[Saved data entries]
_ _ _
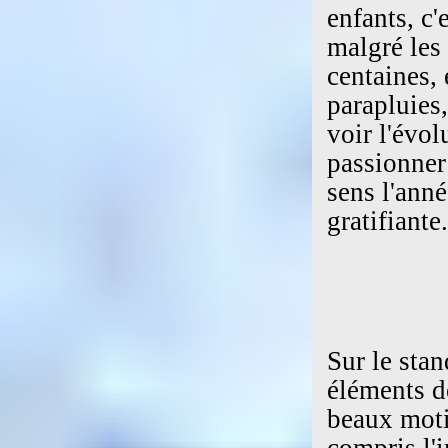
enfants, c
malgré les 
centaines,
parapluies,
voir l'évol
passionner
sens l'ann
gratifiante.
Sur le stan
éléments d
beaux moti
compris l'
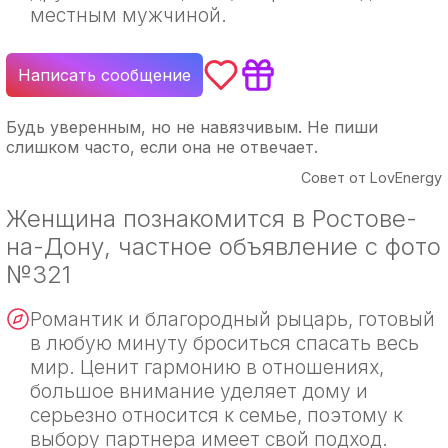
местным мужчиной.
Написать сообщение
Будь уверенным, но не навязчивым. Не пиши
слишком часто, если она не отвечает.
Совет от LovEnergy
Женщина познакомится в Ростове-
на-Дону, частное объявление с фото
№321
Романтик и благородный рыцарь, готовый
в любую минуту броситься спасать весь
мир. Ценит гармонию в отношениях,
большое внимание уделяет дому и
серьезно относится к семье, поэтому к
выбору партнера имеет свой подход.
_ _ _
- **EXERCISE**
Copy the line containing "Совет от LovEnergy" and every line after it, through the last line of the records. Include nothing else.

- **ANSWER BELOW**
Совет от LovEnergy
Женщина познакомится в Ростове-
на-Дону, частное объявление с фото
№321
Романтик и благородный рыцарь, готовый
в любую минуту броситься спасать весь
мир. Ценит гармонию в отношениях,
большое внимание уделяет дому и
серьезно относится к семье, поэтому к
выбору партнера имеет свой подход.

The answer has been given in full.